On a wall at the La Esperanza Coffee Growers Association in the Dominican Republic hang portraits of its past presidents. All are men, except for the last and most recent one, which features a woman: Santa Julia Carmona. The image illustrates who decides on access to resources and the benefits generated by coffee. “You have to stand in front of hundreds of producers, each with their own story, context, and challenges, and you have to withstand that pressure. That is not for just anyone,” she says.

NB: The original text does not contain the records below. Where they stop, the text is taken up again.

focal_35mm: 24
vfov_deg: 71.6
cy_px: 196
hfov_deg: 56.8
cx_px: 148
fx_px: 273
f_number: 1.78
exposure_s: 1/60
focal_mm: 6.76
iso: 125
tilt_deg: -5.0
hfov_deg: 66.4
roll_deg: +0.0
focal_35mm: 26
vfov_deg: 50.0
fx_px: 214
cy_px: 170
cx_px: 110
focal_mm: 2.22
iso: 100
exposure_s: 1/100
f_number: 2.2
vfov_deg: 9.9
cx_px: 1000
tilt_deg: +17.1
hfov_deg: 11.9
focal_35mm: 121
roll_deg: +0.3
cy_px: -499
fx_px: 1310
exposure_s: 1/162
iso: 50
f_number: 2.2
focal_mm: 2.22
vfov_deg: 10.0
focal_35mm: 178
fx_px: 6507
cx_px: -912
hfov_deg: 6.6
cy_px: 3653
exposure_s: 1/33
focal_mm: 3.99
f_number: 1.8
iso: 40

Because in the coffee‑growing regions of the Dominican Republic, coffee is not just a crop. It is the livelihood of entire communities, and the opportunity to study and live with dignity. Additionally, it is the lever through which Dominican women are forging their way forward.
A real livelihood
Isabel Robles Amador is 77 years old and has ten children, most of them professionals. Coffee made that possible. “That is what we live on today, and with that, we help our children,” she says. For Isabel, coffee growing has been the source of a real and independent livelihood.

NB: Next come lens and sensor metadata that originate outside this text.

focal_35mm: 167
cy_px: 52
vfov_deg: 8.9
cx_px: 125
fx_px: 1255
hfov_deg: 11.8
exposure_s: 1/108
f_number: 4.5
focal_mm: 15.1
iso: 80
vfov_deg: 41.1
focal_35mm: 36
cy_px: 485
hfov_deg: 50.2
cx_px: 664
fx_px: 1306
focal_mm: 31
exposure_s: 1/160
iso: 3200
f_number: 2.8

However, she recalls that for years women worked throughout the entire value chain—harvesting, processing, coordinating labor, managing the household—without having access to any of the income it generated. “When the coffee was taken to be sold, it was as if women had no participation at all,” she recalls.
María Isabel Balbuena, founder of the Dominican Association of Women in Coffee, was one of the first to name this reality: “They worked throughout the entire chain. However, they were not owners, nor could they decide how to use the resources generated by coffee production. What they lacked was a voice.” Since then, she has spent three decades working to ensure that women are not only present in the value chain but also benefit from it.